1. Remove all food from the RV
Removing all of the food from your RV is an absolute during winter storage. Clear out the fridge and freezer for sure because no power for a few months will mean to refrigeration. Not only should you remove the food from the refrigerator and freezer, but also clean out any tidbits or spills that may be hanging around. Likewise, leave the doors of the refrigerator and freezer open so mildew will not be an issue.
Even non-perishable foods need to be removed from the cabinets and pantry before storage. Even though these foods may have an expiration date far beyond next spring, the extreme fluctuations in temperature can still cause problems. For example, if you leave canned drinks in the pantry, you shouldn't be surprised to come back in the spring to find they have frozen and busted. Plus, any food on board will just be a pest attraction.
2. Ensure all gas appliances are off and the main gas valve is firmly shut off
Do a thorough run through of your RV inside and make sure all appliances that utilize LP gas are turned off. If your RV has a pilot light, extinguish this as well. Check the main valve and turn it off completely and firmly. This will ensure that even if you inadvertently left a gas appliance on, it will not be leaking gas into the cabin.
3. Seal off exterior ventilation
A parked RV is an ideal spot for small creatures to take up residence. Whether it is the exhaust pipes from the back or the vents on the roof, these areas must be sealed off before storage. Through the winter, bird, mice, and other small animals will be looking for these places to create a warm home, and the last thing you want is to come back to your RV in the spring and find that you have a family of rats hiding out in the walls or birds in overhead vents. This doesn't take as much effort as it sounds. Just grab some cardboard and duct tape to cover any exterior openings.
4. Clean up your RV
Any messes left behind in your RV will just get tougher to clean while it sits in storage. Remove all bedding and dirty laundry. That bedding may seem fine to leave behind and that small stack of dirty laundry might not look like such a big deal, but leaving dirty linens and laundry in your RV for the winter will just mean a bigger mess come spring. Take the time to clean up spots and spills in cabinetry, on counters, or on the flooring. Vacuum carpets and area rugs, along with cloth-covered seating.

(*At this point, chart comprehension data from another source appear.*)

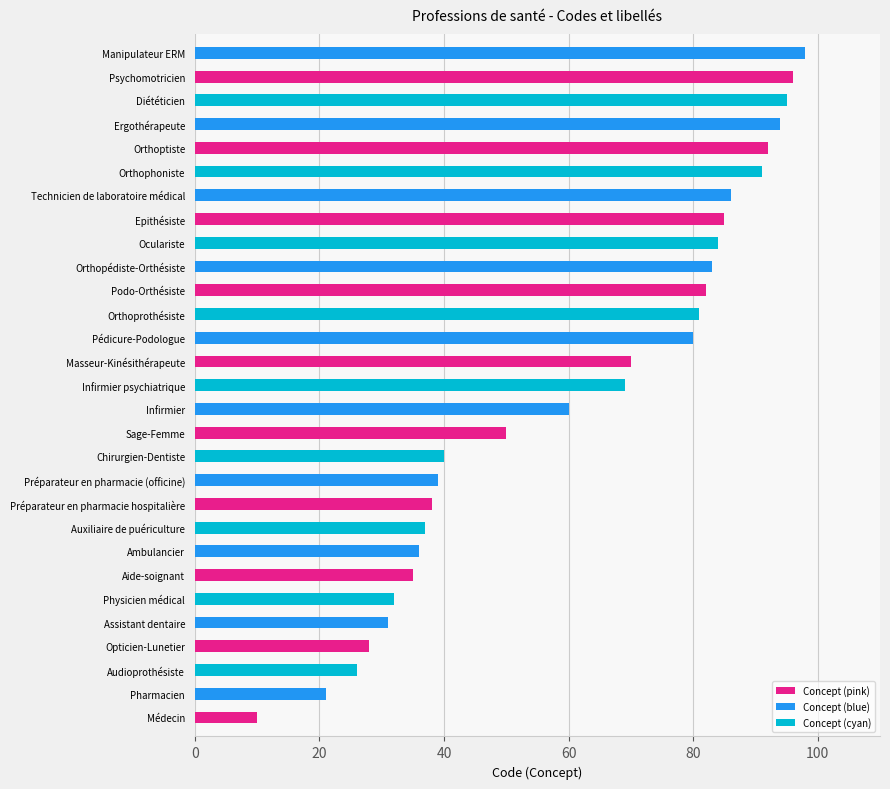

What is the sum of all values?

1769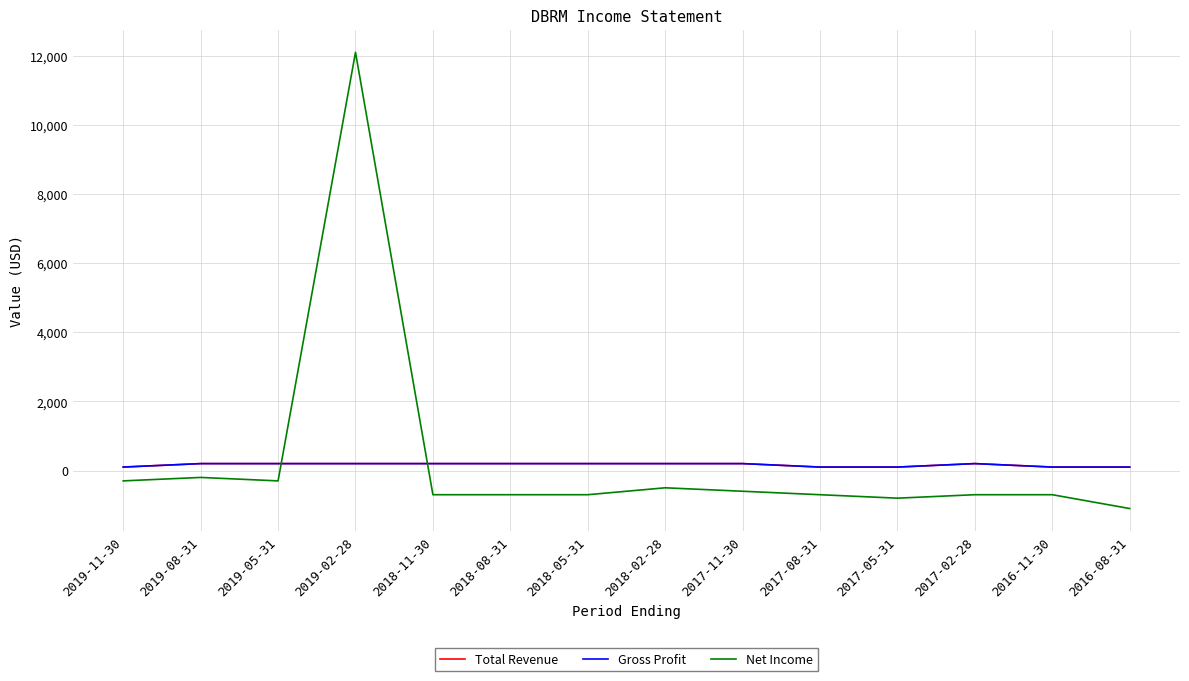

List the series in order of their peak value, lowest first.

Total Revenue, Gross Profit, Net Income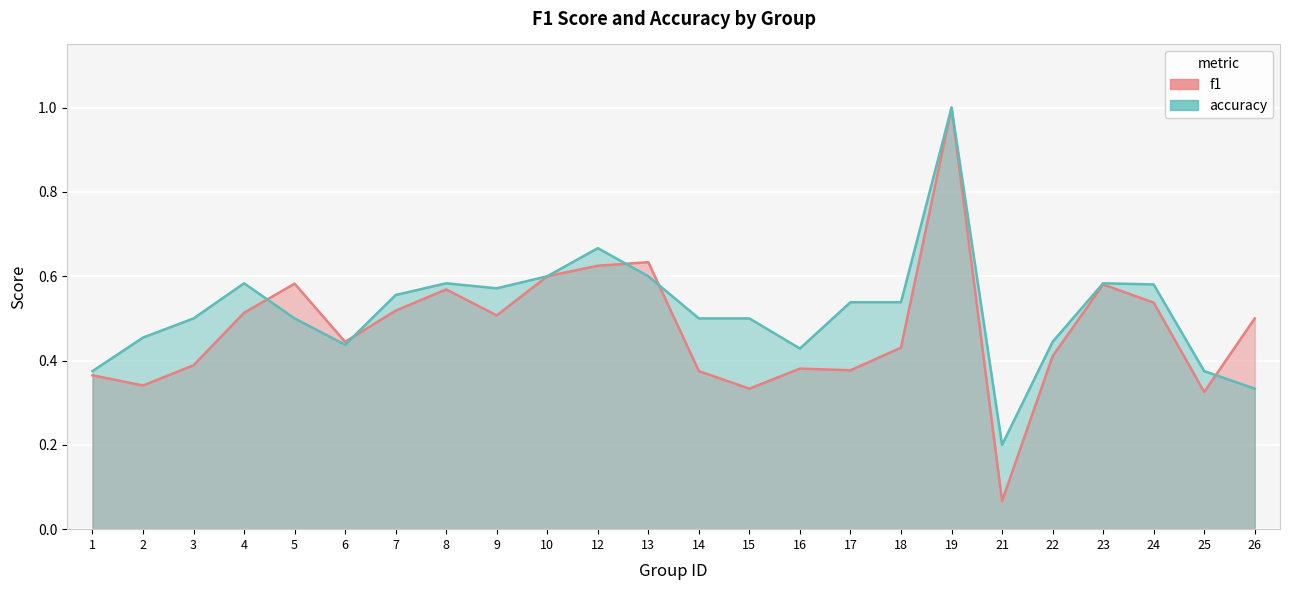

Between 2 and 3, which series saw the biggest shift?

f1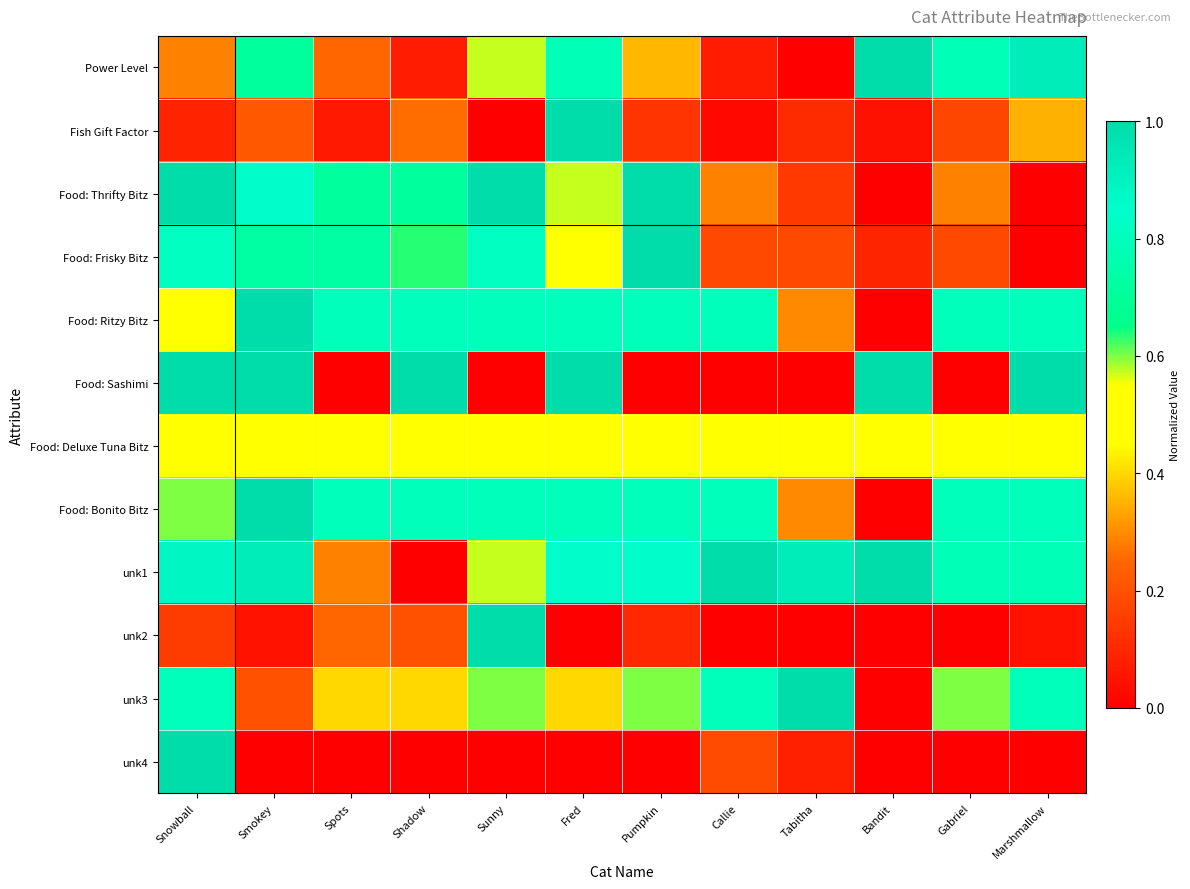

At how many categories does at least one series exceed 0?

12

5. Prepare the plumbing system of your RV
The plumbing system is by far one of the most important components when you are preparing your RV for winter storage. Drain all gray water tanks and water storage tanks completely. Even clean water in the water supply tanks can stagnate over the winter, which would be a huge disaster when you're ready to climb aboard again. Don't forget to also turn on the faucets in the RV to eliminate any remaining water that may be hanging out in the water lines. Keep in mind that you will also have to flush any remaining water from the water heater and the toilet. Likewise, clearing your onboard sewage tank is a must.
Most RV owners take this time to also clean out the holding tanks, which can be accomplished by filling the tanks with clean water and a store-bought cleaning solution or a few cups of bleach and then draining the solution back out. Once all drainage lines and tanks have been cleaned and drained, it is a good idea to use compressed air to blow dry any remaining water droplets left behind.